In fact, the monsoon had also behaved very erratically last year. Patil has superimposed the 1997 average rainfall chart with another chart showing a moving average of 25 years of rainfall in the region and the difference is more than visible. Grappling with hundreds of charts, Patil observes that "the trend is clear… the frequency of below normal rainfall is on the increase".
Professor M. Kurondkarm, who has specialised in the mango crop, looks at climatic change this way — on an average the Konkan region has about 65 nights with minimum temperatures conducive for the flowering of mango trees but this year the number of cold nights was just 14.
He further points out that for the last several years the high yield inAlphonso mangoes was chemically induced. The practice of using Cultar, a trade name for a chemical known as paclobutrazol, had rekindled farmers’ interest in cultivating the Alphonso about five years ago, after many had switched over to the cashew.
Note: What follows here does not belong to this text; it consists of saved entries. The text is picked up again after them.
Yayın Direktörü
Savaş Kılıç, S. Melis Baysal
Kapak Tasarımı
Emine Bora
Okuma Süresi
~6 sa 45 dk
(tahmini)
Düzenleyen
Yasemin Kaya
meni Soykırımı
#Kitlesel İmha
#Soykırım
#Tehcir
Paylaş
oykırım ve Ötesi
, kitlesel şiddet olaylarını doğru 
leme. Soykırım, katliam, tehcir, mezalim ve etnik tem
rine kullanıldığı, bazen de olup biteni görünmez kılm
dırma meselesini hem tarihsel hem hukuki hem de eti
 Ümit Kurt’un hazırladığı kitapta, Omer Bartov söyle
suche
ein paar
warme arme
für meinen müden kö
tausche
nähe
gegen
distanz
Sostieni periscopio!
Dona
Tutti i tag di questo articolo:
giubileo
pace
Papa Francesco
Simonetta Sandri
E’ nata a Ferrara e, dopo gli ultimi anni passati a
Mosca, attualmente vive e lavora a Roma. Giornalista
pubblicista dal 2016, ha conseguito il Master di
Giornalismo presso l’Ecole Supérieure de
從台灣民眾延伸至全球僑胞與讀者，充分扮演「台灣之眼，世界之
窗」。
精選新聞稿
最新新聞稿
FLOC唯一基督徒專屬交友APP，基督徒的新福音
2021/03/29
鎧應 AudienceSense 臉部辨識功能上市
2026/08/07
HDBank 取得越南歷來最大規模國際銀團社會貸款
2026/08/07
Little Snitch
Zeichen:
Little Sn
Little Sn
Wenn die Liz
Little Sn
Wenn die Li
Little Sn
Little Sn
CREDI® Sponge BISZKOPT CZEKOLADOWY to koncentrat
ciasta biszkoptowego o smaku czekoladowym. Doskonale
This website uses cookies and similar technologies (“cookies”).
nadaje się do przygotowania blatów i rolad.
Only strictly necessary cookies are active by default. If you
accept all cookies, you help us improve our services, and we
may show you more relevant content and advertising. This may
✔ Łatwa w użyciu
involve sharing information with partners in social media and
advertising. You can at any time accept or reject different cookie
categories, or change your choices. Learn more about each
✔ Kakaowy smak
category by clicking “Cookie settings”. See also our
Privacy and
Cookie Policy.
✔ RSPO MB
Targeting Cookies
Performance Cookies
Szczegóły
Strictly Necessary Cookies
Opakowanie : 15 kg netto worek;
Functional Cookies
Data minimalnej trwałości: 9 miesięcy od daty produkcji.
After Kurondkar’s successful experiments, the agricultural university had recommended the application of Cultar for an adult mango tree every year in the month of July and August. It is meant to retard the "excessive" vegetative growth of a mango tree and divert its energy towards reproductive growth. It simply means that the application of the chemical would make a tree grow more fruits than leaves.
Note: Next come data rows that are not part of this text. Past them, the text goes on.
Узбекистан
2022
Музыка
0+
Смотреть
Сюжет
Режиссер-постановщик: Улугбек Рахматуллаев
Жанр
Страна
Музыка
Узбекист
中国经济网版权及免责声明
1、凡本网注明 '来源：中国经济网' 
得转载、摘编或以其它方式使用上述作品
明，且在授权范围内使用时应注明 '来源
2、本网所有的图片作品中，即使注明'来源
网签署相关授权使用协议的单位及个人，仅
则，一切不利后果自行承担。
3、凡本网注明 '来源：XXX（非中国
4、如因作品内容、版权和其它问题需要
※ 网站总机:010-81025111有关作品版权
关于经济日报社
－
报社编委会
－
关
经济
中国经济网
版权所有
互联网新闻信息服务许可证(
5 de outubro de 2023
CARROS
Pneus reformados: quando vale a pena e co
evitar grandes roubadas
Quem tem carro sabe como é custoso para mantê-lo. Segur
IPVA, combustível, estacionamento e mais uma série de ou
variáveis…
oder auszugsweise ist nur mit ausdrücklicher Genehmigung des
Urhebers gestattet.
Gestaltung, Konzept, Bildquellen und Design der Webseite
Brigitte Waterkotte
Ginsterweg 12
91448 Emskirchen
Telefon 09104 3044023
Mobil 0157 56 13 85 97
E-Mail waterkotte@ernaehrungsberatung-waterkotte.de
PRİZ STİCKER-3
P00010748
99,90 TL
However, the soil pays the price for the use of this additive, since it results in the depletion of its mineral quality. The remedy, of course, is to add more fertilisers. Kurondkar confirms this, "Having applied Cultar, the farmers need to double the quantity of chemical fertilisers to maintain the same level of productivity. All the farmers who applied Cultardid not seem to have done this."
Clearly, the farmers are caught in a vicious circle — a higher yield and chemical fertilisers push the ecological balance of the soil to the brink. In fact, J.C. Rajput, an agricultural researcher wonders why there has been such an obsession with the Alphonso. He says that there are several other varieties of mango, both natural and hybrid, which can match the Alphonso in quality. In the subcontinent, there are an estimated 1,300 varieties of mangoes, of which only 20 or so have a commercial value. What happens, in the process, is the gross neglect of India’s valuable bio-diversity in mangoes.
Basket case
Ratnagiri, the home of the Alphonso, is obviously reeling under the crop failure of it famed mango produce. Both sides of the streets leading to the main market are overflowing with baskets made of bamboo, which are generally used for packaging the ripe crop. The anxious eyes of the basket vendors, who have been camping on the footpath for over a month now,suggest that the Alphonso crisis this year affects more than just the mango cultivator: ancillary industries, like basket-making, is also badly hit.
Jayawant Vaghmare, a basket-maker, had bought bamboo to make about 5,000 baskets over a period of two months. But to date he has made only 1,000 baskets and sold just a little over 300. He is worried just like his neighbour in the market, who sells rice straw which is also used for packaging. On a hot and dusty afternoon, the straw-seller was sleeping in the shade of a straw mountain which he had thought he could have quickly sold.
Says Dayanand Lad, who drives a mini truck to transport vegetables and fruits: "For several years the Ratnagiri market was sending a minimum of 2,000 packs of Alphonso to the markets of Mumbai."